→ GIVEN RECORDS:

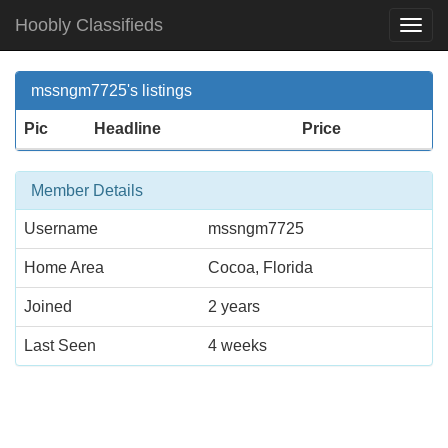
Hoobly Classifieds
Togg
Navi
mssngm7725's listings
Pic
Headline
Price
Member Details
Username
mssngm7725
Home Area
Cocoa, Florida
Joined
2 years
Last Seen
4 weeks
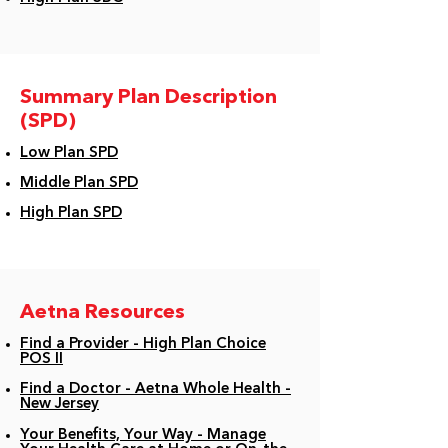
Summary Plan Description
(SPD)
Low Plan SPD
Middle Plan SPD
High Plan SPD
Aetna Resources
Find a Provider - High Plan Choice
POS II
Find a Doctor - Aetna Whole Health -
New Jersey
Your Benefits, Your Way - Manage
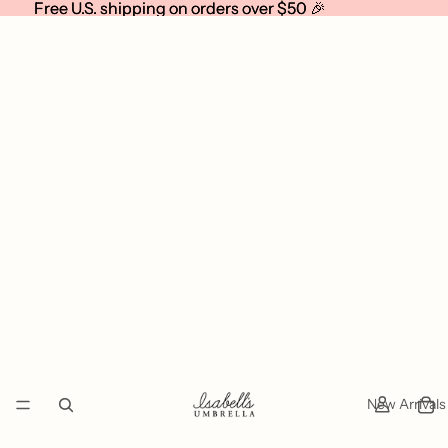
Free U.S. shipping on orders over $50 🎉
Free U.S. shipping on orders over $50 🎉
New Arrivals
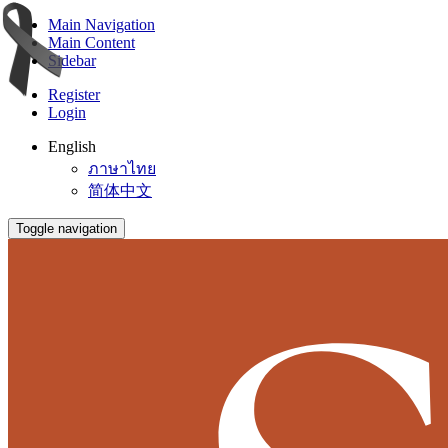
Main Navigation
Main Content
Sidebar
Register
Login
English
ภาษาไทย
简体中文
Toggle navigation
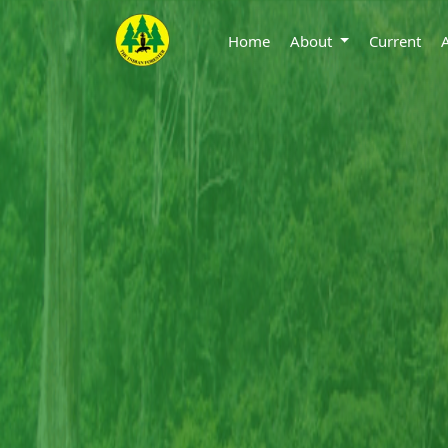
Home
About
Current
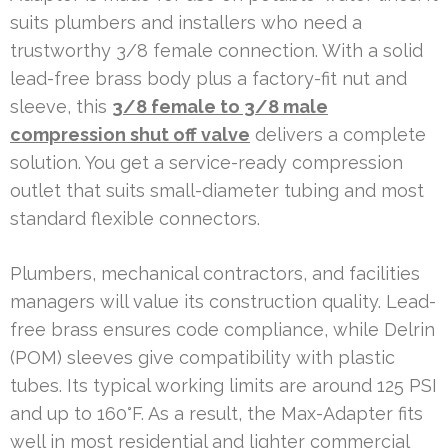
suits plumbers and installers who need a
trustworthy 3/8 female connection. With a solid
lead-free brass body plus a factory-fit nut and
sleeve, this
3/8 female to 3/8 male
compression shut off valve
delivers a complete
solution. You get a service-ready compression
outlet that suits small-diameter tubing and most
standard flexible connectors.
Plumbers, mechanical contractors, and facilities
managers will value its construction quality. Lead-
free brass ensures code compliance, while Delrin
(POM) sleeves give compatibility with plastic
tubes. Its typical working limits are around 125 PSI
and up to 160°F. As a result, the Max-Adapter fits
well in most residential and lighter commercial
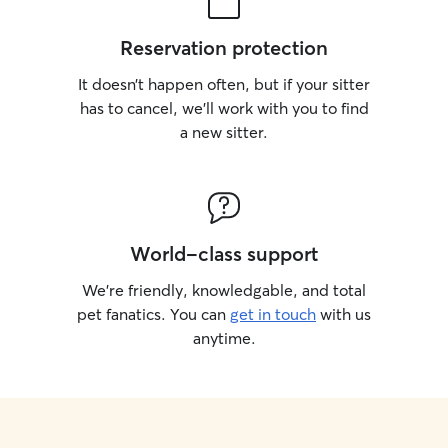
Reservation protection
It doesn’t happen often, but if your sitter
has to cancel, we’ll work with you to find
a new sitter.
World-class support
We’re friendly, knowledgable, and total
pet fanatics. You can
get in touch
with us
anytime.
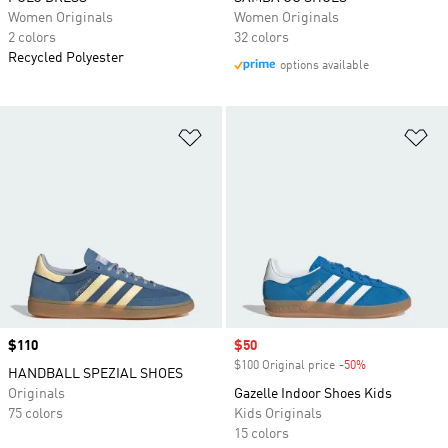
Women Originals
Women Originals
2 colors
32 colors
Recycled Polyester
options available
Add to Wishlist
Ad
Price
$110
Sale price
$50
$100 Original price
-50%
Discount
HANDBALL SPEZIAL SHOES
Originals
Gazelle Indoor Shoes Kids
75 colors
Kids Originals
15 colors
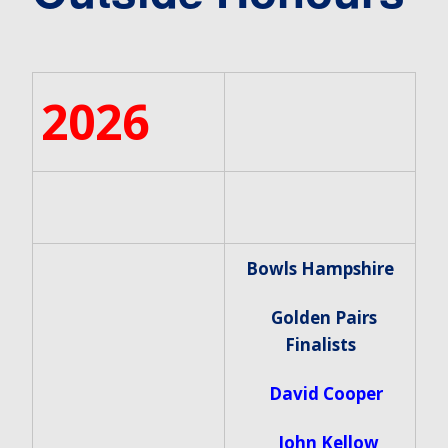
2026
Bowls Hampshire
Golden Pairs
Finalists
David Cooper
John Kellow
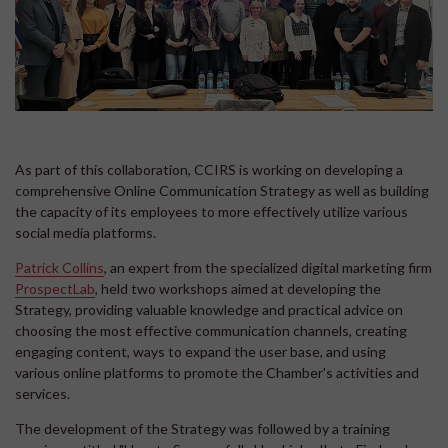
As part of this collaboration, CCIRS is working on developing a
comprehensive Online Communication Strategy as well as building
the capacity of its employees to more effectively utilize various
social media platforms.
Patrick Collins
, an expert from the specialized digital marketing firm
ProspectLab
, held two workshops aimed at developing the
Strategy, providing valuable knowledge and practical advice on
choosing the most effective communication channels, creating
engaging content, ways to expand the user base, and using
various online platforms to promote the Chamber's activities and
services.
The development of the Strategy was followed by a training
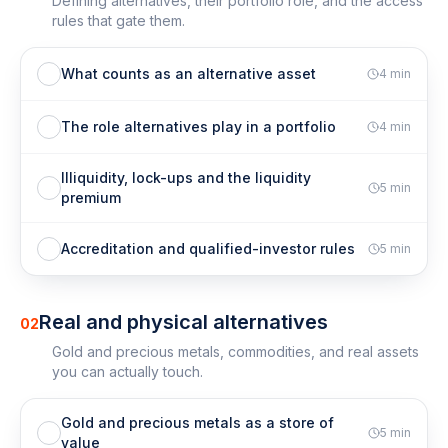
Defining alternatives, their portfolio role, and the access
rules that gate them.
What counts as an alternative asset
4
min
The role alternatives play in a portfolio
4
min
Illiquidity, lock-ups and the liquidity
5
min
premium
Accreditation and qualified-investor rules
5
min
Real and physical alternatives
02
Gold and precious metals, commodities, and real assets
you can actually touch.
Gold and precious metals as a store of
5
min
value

---

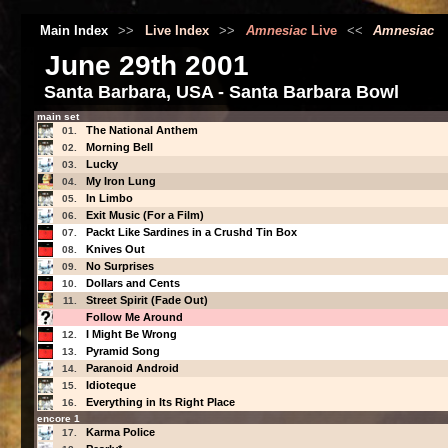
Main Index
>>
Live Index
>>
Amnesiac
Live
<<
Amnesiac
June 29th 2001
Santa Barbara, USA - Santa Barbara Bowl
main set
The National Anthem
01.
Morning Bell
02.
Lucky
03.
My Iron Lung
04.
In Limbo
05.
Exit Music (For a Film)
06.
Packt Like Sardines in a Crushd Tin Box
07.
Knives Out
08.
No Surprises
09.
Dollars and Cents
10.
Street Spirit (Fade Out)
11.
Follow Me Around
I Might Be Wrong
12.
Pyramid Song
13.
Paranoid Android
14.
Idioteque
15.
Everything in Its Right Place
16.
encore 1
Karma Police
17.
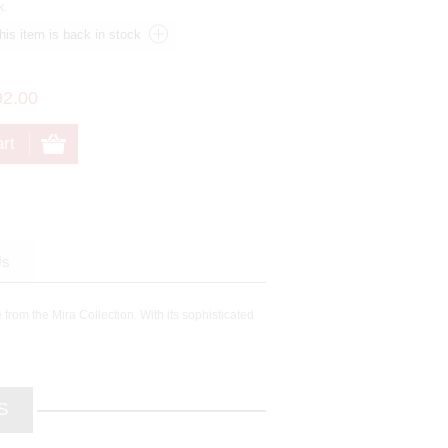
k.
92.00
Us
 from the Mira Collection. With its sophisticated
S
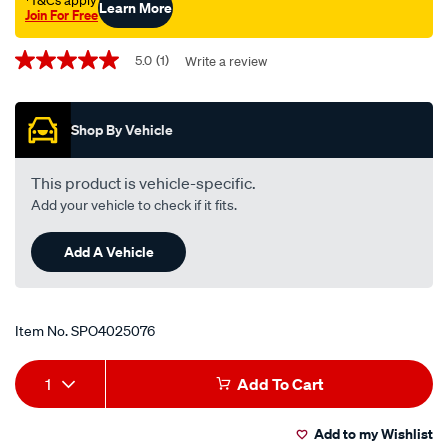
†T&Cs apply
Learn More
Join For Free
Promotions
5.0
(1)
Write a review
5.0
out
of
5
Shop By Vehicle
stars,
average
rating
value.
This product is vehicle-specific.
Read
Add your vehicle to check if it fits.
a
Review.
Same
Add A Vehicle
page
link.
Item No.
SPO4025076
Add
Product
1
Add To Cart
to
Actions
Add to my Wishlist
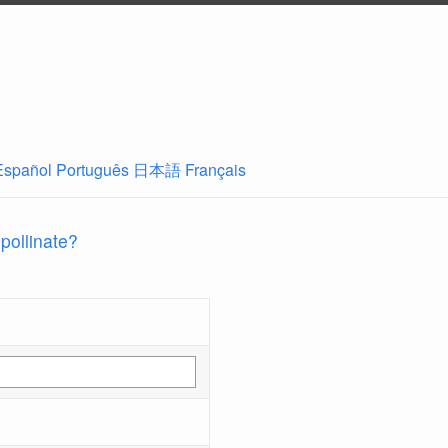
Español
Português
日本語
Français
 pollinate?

--

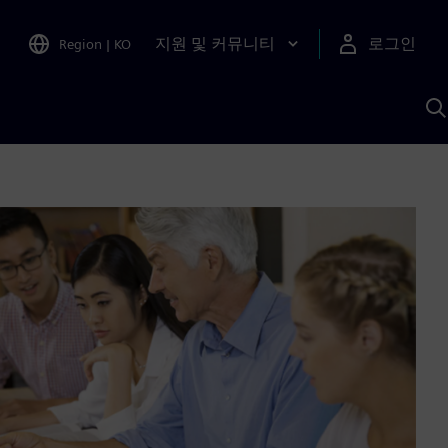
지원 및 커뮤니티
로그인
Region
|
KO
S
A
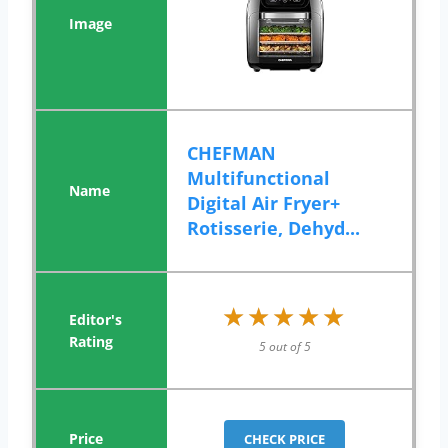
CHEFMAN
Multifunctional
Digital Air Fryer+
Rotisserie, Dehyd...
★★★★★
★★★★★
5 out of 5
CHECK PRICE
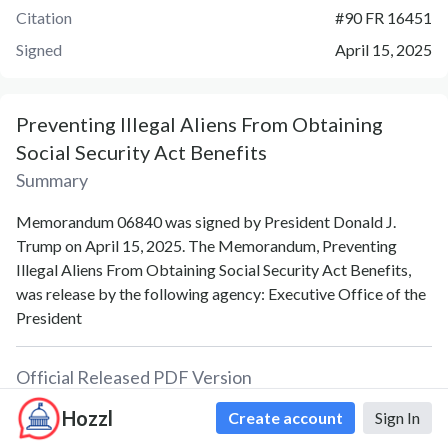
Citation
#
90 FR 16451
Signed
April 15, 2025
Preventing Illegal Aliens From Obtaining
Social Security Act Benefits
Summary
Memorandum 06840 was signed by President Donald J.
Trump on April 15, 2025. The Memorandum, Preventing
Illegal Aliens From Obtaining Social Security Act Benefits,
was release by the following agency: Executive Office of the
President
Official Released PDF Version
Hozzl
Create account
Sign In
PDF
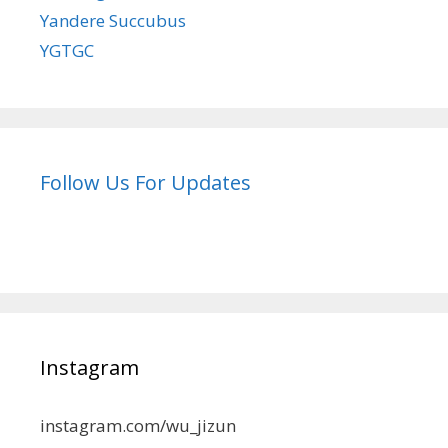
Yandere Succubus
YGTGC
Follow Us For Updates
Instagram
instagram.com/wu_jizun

→ INSTRUCTIONS FOR THE TASK: Please list each line above that contains the word "Kids".

→ REPLY:
Gazelle Indoor Shoes Kids
Kids Originals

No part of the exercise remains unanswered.